The reason I am asking to see your data is that your filters work just fine, which suggests that your data does not look the way you think it looks.
Of course I am inferring the data structure from the filter configuration, but this
input { generator { count => 1 lines => [ 'foo,1,a', 'foo,2,b', 'bar,1,a' ] } }
filter {
mutate { add_tag => [ "category"] }
csv { columns => [ "catid", "col2", "cat" ] }
if "category" in [tags] {
aggregate {
task_id => "%{[catid]}"
code => '
map["catid"] = event.get("catid")
map["category"] ||= []
map["category"] << {"catid" => event.get("catid"), "col2" => event.get("col2"), "cat" => event.get("cat")}
map["category_subcategory"] ||= []
map["category_subcategory"] << {"name" => "category"}
event.cancel()
'
push_previous_map_as_event => true
timeout => 3
}
}
}
gets me
{
"catid" => "foo",
"@timestamp" => 2019-05-17T17:21:15.264Z,
"@version" => "1",
"category_subcategory" => [
[0] {
"name" => "category"
},
[1] {
"name" => "category"
}
],
"category" => [
[0] {
"catid" => "foo",
"cat" => "a",
"col2" => "1"
},
[1] {
"catid" => "foo",
"cat" => "b",
"col2" => "2"
}
]
}
{
"catid" => "bar",
"@timestamp" => 2019-05-17T17:21:15.478Z,
"@version" => "1",
"category_subcategory" => [
[0] {
"name" => "category"
}
],
"category" => [
[0] {
"catid" => "bar",
"cat" => "a",
"col2" => "1"
}
],
"tags" => [
[0] "_aggregatefinalflush"
]
}
sachi_mr
May 17, 2019, 8:07pm
9
i still see no output once the if condition is added to the output.
code sample below
input { generator { count => 1 lines => [ 'foo,1,a', 'foo,2,b', 'bar,1,a' ] } }
filter {
mutate { add_tag => [ "category"] }
csv { columns => [ "catid", "col2", "cat" ] }
if "category" in [tags] {
aggregate {
task_id => "%{[catid]}"
code => '
map["catid"] = event.get("catid")
map["category"] ||= []
map["category"] << {"catid" => event.get("catid"), "col2" => event.get("col2"), "cat" => event.get("cat")}
map["category_subcategory"] ||= []
map["category_subcategory"] << {"name" => "category"}
event.cancel()
'
push_previous_map_as_event => true
timeout => 3
}
}
}
output {
if "category" in [tags] {
stdout { codec => rubydebug }
}
}
Badger
May 17, 2019, 8:14pm
10
Doh! Just spotted the issue. Add this to the code in your ruby filter
map["tags"] = event.get("tags")
Do you need to merge the tags arrays of every event that you aggregate?
sachi_mr
May 17, 2019, 9:25pm
11
Thanks Badger . Adding the tags to the map did the trick. I was trying to use the below which should have resulted in same behavior.
aggregate {
add_tag => [ "category"]
task_id => "%{[catid]}"
}
I have also noticed that now tags is also a field in the document which should be ok in this case.
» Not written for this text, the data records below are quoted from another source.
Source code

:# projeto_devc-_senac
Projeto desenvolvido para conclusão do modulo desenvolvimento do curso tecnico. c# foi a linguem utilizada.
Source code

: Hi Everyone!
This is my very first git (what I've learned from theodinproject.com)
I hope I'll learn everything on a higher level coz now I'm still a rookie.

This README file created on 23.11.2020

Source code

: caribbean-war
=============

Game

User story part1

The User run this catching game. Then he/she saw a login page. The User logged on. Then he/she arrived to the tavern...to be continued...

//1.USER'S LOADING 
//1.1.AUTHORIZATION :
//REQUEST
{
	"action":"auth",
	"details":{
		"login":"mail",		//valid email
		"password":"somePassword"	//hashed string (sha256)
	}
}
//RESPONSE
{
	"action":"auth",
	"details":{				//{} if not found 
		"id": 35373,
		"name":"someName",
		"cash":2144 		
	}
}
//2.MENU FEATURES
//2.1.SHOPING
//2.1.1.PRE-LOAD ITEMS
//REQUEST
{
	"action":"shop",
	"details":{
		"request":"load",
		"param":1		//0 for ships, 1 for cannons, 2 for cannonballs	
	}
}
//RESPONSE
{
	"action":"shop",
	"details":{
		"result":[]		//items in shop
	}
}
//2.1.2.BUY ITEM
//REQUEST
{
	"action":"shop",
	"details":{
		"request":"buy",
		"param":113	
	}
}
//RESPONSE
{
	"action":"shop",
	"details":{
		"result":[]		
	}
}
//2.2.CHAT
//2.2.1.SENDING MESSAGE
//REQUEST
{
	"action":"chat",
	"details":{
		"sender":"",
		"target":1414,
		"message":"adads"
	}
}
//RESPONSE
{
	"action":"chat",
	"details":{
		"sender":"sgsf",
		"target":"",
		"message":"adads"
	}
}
Below is a working sample for everybody who has similar issues.
input { generator { count => 1 lines => [ 'foo,1,a', 'foo1,2,b', 'bar,1,a' ] } }
filter {
mutate { add_tag => [ "category"] }
csv { columns => [ "catid", "col2", "cat" ] }
if "category" in [tags] {
aggregate {
task_id => "%{[catid]}"
code => '
map["catid"] = event.get("catid")
map["tags"] = event.get("tags")
map["category"] ||= []
map["category"] << {"catid" => event.get("catid"), "col2" => event.get("col2"), "cat" => event.get("cat")}
map["category_subcategory"] ||= []
map["category_subcategory"] << {"name" => "category"}
event.cancel()
'
push_previous_map_as_event => true
timeout => 3
}
}
}
output {
if "category" in [tags] {
stdout { codec => rubydebug }
}
}
system
June 14, 2019, 9:25pm
12
This topic was automatically closed 28 days after the last reply. New replies are no longer allowed.